Start of Block

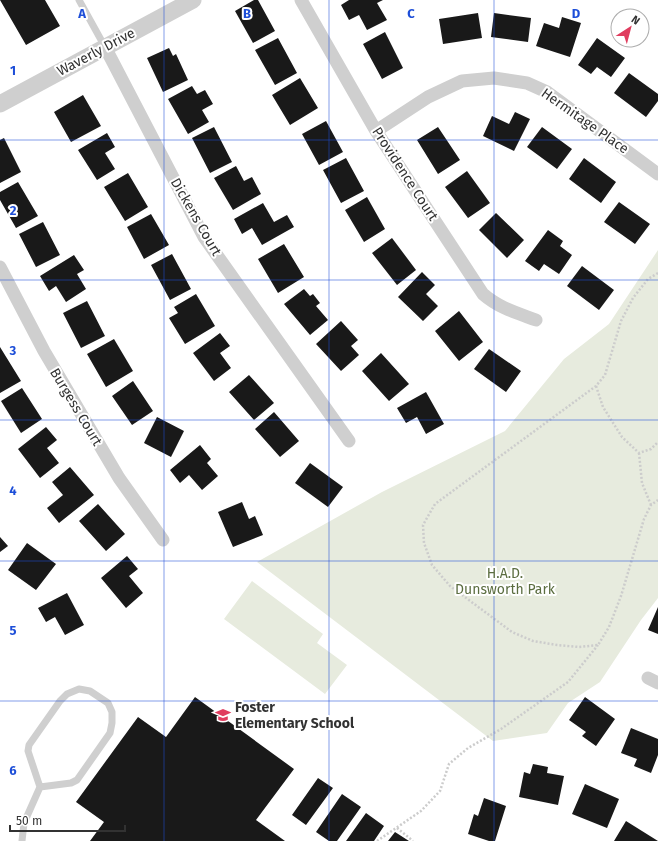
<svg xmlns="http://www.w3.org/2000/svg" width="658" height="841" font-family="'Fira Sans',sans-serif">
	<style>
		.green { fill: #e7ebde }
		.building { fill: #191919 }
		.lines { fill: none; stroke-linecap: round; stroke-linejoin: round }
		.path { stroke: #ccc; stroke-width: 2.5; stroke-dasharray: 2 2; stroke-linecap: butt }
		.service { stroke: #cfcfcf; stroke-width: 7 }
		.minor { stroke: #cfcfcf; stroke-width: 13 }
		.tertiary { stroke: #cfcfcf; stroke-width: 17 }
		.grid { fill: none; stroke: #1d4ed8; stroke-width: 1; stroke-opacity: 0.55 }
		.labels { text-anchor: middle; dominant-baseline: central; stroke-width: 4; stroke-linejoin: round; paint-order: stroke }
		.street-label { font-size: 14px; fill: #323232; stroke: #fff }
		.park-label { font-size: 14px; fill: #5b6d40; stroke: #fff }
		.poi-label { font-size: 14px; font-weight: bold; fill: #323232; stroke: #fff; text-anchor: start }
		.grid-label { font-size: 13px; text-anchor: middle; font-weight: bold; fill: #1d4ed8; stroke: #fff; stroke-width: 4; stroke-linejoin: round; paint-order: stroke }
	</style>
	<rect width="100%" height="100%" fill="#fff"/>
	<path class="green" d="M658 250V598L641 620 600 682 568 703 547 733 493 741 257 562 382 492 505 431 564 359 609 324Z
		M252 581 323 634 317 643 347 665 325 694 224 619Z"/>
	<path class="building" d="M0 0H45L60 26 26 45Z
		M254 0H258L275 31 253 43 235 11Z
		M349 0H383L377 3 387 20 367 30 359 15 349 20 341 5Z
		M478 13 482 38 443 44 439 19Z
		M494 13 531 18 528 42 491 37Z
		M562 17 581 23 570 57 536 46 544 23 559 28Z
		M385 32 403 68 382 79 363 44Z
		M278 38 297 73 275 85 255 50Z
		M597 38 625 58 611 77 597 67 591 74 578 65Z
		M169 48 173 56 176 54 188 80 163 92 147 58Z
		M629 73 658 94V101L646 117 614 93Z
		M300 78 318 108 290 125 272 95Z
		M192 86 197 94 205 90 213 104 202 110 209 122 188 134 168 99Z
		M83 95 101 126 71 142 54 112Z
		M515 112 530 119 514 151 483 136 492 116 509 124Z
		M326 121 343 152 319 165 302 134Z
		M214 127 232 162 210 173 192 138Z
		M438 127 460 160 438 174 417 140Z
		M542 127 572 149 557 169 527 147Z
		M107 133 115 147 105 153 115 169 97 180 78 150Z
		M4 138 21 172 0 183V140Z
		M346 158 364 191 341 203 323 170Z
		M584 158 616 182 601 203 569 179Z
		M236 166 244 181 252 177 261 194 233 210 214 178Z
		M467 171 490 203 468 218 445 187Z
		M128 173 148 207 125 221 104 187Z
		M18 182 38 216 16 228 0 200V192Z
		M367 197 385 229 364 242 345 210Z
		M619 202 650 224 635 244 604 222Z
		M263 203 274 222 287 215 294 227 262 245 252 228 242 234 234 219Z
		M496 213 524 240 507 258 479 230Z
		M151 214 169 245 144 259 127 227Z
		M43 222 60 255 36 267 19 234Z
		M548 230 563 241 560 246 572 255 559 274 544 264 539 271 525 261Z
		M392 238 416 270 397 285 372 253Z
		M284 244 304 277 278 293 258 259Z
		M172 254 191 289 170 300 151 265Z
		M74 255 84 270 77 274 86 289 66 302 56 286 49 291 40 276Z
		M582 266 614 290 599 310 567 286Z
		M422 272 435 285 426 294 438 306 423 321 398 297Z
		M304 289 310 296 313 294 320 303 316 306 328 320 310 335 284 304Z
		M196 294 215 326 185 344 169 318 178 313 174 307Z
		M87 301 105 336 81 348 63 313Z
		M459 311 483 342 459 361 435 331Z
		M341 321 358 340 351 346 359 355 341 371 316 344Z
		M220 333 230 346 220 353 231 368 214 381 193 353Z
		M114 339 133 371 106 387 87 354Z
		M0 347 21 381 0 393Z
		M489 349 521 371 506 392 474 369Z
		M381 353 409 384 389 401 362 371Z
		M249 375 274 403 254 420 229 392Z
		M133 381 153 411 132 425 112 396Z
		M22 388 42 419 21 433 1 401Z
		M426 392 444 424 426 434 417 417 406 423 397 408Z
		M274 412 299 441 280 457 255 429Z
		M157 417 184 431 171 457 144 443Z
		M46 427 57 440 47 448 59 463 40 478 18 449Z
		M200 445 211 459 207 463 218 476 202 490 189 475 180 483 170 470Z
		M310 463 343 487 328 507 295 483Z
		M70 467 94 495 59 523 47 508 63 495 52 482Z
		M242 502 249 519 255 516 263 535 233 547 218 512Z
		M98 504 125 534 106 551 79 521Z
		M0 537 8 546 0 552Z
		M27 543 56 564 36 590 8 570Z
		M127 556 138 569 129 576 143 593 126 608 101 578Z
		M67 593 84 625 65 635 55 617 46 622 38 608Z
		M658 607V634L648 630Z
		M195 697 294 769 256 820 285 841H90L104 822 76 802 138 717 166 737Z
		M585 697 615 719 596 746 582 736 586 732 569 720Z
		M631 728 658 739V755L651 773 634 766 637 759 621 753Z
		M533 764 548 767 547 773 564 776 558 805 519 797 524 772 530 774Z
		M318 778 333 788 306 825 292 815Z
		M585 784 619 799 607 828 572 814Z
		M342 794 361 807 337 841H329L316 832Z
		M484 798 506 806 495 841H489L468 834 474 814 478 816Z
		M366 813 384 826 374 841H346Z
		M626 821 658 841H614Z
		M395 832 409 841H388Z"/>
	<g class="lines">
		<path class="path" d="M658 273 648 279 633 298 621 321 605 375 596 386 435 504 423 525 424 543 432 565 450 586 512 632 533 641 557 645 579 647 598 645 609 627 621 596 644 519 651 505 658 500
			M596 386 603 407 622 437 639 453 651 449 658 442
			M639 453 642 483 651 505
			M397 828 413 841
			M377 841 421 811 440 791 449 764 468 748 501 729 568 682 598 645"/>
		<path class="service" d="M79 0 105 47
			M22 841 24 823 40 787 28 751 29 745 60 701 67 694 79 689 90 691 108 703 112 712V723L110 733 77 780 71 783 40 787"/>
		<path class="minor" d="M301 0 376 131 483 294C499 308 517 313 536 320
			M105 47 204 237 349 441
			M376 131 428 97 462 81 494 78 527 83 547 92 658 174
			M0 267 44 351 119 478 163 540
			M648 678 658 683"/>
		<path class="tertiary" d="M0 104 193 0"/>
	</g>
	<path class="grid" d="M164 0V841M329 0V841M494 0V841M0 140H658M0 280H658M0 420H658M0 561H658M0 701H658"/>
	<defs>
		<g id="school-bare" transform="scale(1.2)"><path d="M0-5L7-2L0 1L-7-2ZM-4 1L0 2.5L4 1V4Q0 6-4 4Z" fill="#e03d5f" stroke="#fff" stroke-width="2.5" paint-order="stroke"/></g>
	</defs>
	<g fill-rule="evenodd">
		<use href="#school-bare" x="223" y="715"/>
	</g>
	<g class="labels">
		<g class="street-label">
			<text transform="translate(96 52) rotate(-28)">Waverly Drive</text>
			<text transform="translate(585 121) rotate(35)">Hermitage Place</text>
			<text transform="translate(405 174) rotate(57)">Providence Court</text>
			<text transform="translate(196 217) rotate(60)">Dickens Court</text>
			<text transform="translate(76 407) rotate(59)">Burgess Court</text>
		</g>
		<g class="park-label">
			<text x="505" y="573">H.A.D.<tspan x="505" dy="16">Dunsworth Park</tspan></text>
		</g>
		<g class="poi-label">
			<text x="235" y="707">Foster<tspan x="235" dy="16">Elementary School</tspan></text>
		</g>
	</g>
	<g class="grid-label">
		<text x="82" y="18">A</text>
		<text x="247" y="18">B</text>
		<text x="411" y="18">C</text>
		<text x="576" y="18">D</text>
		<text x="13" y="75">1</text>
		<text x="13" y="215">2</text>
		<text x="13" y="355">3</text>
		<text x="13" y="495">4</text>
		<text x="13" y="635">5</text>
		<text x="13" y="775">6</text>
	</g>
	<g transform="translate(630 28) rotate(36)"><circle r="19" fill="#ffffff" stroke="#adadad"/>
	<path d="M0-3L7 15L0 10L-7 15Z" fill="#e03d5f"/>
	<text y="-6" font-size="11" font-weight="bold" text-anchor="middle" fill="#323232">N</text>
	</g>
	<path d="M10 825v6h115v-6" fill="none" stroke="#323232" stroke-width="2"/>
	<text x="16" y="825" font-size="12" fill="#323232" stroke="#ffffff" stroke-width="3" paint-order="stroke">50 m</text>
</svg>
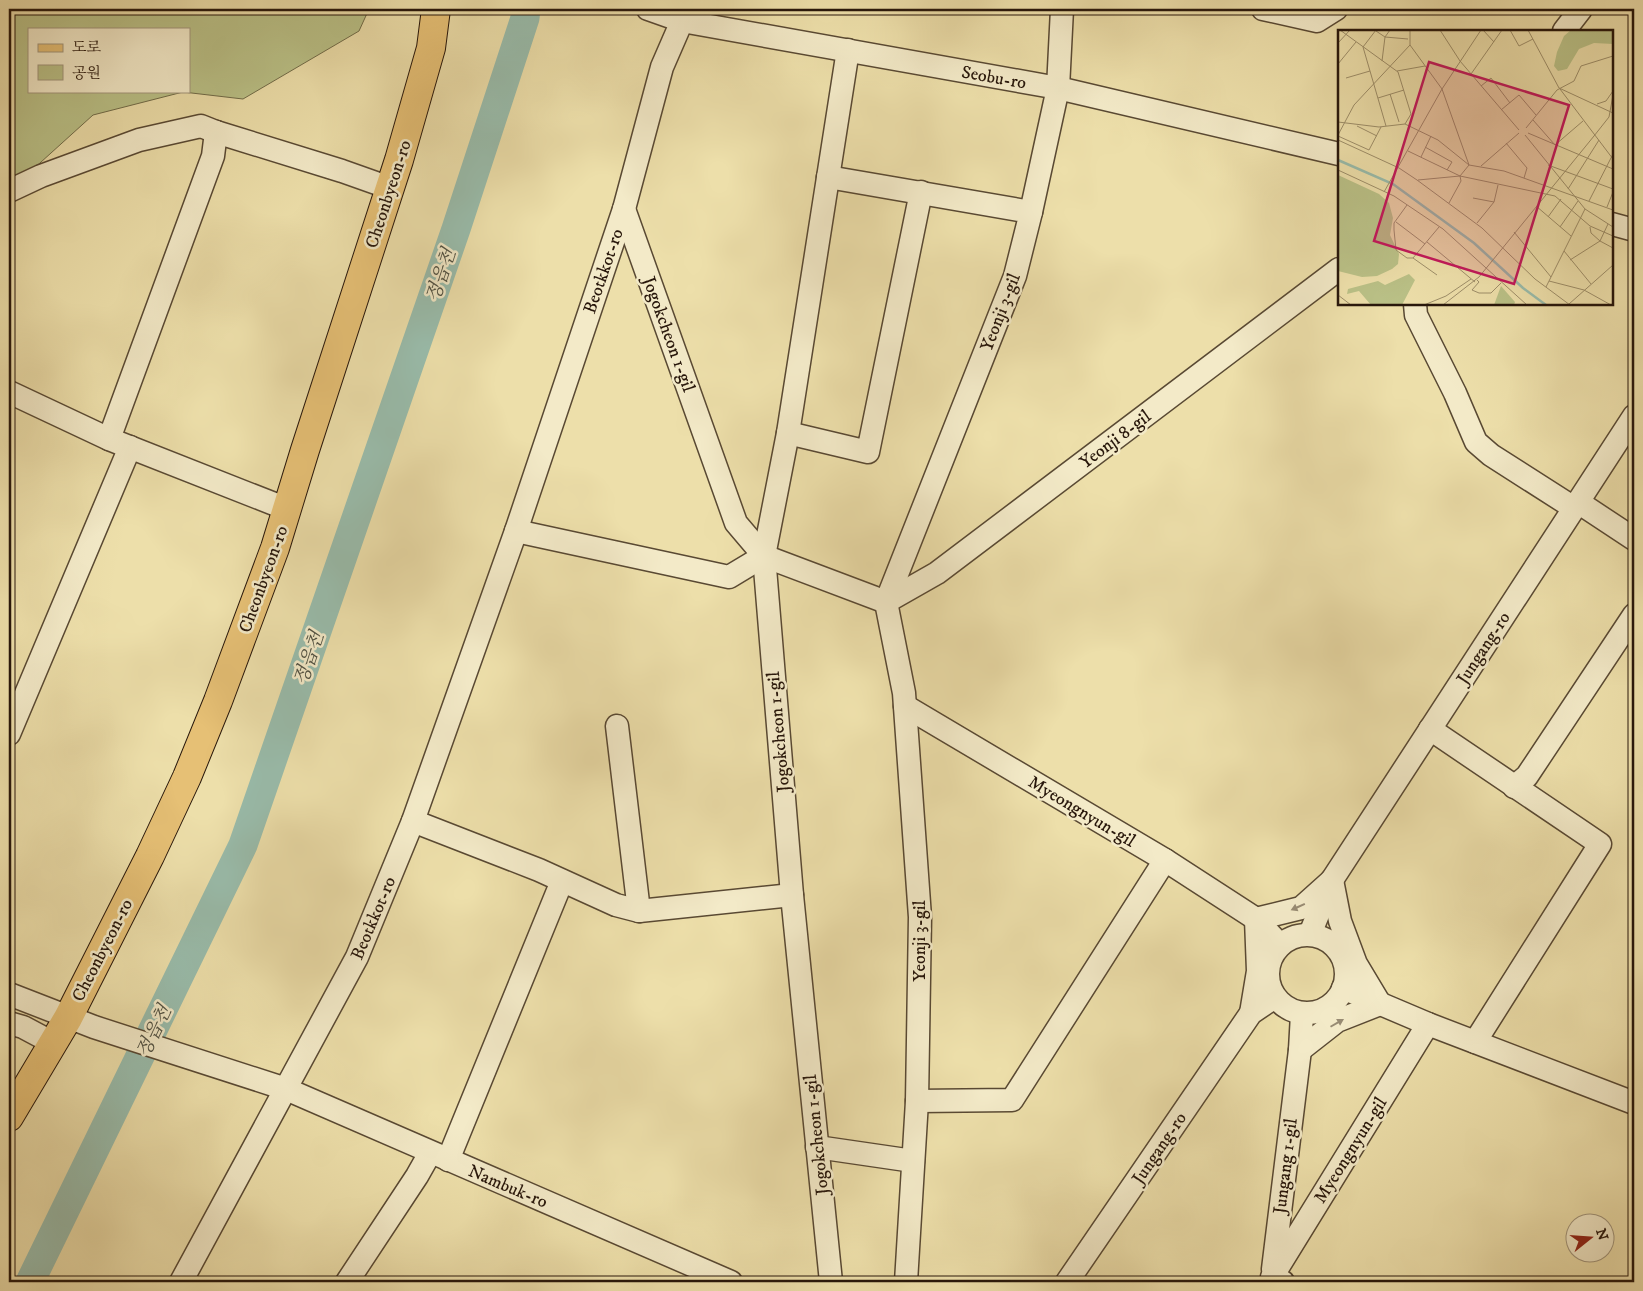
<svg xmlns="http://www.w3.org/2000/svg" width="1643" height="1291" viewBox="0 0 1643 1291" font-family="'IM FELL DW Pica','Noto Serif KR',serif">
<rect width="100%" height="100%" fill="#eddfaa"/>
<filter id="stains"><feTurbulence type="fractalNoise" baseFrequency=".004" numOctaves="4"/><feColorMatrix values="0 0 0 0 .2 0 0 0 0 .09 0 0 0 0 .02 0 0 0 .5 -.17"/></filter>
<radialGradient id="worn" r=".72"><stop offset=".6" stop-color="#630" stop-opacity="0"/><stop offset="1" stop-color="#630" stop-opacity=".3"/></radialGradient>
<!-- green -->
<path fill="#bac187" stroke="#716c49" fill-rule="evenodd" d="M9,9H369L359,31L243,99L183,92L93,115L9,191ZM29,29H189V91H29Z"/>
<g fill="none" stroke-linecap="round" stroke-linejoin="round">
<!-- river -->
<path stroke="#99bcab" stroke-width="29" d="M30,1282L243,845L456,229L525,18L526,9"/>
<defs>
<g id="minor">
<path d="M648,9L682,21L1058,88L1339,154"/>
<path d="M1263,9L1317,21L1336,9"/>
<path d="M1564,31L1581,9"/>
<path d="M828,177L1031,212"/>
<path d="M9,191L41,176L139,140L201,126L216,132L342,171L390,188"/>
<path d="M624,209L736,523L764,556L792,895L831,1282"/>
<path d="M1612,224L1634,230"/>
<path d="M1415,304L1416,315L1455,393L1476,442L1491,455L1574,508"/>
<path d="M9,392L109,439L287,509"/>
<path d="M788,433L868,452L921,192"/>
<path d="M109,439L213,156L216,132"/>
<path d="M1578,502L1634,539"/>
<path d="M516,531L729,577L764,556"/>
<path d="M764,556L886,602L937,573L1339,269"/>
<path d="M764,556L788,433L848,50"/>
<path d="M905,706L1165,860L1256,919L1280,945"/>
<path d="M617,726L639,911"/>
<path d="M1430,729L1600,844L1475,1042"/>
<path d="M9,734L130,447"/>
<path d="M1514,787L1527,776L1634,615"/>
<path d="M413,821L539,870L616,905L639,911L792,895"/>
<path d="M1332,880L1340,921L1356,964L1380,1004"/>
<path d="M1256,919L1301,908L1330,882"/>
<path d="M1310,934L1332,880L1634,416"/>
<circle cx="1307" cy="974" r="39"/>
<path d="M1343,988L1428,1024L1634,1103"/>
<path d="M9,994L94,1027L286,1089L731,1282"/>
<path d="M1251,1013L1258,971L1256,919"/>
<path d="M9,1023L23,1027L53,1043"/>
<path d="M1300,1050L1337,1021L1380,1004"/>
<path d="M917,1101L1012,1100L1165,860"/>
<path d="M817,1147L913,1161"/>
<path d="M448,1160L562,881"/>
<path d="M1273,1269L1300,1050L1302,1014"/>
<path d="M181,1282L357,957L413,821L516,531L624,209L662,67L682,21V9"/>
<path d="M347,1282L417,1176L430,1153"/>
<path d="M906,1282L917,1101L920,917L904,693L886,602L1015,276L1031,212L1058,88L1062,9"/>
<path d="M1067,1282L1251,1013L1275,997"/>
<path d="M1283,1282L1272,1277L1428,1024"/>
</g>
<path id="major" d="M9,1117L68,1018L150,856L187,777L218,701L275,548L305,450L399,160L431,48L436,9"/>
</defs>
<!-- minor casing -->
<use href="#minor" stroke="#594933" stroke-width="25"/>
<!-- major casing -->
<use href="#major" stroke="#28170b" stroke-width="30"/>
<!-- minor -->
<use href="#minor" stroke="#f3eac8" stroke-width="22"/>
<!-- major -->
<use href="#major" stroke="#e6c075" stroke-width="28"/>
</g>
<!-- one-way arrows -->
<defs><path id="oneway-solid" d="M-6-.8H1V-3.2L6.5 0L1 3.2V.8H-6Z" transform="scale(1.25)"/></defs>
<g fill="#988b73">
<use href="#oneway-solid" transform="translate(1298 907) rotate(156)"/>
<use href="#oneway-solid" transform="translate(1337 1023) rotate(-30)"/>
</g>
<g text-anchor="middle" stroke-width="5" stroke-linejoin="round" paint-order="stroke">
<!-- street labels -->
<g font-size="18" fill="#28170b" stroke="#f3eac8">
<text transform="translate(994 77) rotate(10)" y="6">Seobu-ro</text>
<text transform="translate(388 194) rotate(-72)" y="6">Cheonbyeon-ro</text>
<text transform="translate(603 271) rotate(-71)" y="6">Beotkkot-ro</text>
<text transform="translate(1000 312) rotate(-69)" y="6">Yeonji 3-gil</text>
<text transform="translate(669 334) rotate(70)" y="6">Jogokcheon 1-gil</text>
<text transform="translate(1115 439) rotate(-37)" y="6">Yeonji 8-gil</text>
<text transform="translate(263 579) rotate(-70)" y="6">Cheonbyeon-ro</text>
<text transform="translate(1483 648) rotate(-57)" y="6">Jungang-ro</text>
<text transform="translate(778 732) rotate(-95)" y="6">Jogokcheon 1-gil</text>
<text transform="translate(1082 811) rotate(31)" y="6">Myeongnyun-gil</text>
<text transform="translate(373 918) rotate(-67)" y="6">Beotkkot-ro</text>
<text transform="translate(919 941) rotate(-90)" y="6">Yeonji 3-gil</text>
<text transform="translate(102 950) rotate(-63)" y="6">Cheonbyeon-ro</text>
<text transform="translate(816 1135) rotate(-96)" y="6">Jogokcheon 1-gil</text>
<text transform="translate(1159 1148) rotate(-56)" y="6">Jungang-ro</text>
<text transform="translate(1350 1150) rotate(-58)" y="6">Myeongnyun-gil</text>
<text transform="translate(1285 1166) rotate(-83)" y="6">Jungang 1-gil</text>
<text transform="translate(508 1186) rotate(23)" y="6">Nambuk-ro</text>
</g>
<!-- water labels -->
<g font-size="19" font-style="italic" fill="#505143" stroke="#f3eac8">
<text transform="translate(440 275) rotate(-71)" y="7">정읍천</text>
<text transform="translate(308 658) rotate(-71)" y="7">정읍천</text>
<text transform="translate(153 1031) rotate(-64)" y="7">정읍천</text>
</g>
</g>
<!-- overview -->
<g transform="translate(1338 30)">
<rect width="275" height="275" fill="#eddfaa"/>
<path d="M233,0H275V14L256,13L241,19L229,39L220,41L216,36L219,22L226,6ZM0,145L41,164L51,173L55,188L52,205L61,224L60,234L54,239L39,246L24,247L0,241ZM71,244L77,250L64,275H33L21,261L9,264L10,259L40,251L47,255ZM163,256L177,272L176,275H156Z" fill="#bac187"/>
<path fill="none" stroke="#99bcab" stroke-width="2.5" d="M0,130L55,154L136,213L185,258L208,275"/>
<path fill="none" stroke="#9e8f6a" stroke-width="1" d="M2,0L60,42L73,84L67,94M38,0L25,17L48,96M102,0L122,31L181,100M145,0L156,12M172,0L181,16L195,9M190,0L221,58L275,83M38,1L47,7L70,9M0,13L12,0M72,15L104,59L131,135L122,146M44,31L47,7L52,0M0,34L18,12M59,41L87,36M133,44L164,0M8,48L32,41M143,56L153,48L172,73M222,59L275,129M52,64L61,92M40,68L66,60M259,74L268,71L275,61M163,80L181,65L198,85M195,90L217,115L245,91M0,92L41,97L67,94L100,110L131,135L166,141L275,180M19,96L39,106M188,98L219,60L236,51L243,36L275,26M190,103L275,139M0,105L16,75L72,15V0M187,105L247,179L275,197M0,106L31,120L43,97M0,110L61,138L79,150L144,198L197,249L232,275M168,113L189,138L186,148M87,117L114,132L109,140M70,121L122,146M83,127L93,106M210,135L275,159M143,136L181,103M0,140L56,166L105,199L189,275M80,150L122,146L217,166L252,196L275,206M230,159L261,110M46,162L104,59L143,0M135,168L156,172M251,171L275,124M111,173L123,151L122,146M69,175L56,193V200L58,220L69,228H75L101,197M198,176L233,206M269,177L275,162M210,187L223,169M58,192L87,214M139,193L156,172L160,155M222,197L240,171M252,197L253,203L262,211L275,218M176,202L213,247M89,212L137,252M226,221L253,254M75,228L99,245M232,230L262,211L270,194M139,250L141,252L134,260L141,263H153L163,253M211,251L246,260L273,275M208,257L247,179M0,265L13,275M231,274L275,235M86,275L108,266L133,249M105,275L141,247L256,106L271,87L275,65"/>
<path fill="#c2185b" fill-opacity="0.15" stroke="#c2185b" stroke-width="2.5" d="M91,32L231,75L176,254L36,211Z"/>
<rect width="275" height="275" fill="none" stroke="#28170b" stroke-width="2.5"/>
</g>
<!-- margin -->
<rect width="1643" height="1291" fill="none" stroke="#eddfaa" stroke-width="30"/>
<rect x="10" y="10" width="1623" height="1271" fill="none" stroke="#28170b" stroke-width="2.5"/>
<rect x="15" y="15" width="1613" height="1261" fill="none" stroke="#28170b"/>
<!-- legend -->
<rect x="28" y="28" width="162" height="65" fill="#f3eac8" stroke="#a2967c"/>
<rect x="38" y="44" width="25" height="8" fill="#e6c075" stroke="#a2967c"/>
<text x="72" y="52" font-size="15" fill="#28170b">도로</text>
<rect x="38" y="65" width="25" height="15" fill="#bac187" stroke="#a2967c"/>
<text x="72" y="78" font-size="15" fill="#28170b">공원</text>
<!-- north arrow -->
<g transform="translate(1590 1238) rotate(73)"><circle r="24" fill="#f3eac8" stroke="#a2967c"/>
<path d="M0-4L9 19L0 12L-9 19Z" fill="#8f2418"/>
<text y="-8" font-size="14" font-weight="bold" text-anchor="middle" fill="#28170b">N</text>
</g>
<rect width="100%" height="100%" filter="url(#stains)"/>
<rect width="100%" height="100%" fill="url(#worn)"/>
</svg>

End of Block

TASK PROMPT >>
Show every line of the material that includes the string "lines".

RESPONSE TO THIS EXERCISE >>
		.lines { fill: none; stroke-linecap: round; stroke-linejoin: round }
	<g class="lines">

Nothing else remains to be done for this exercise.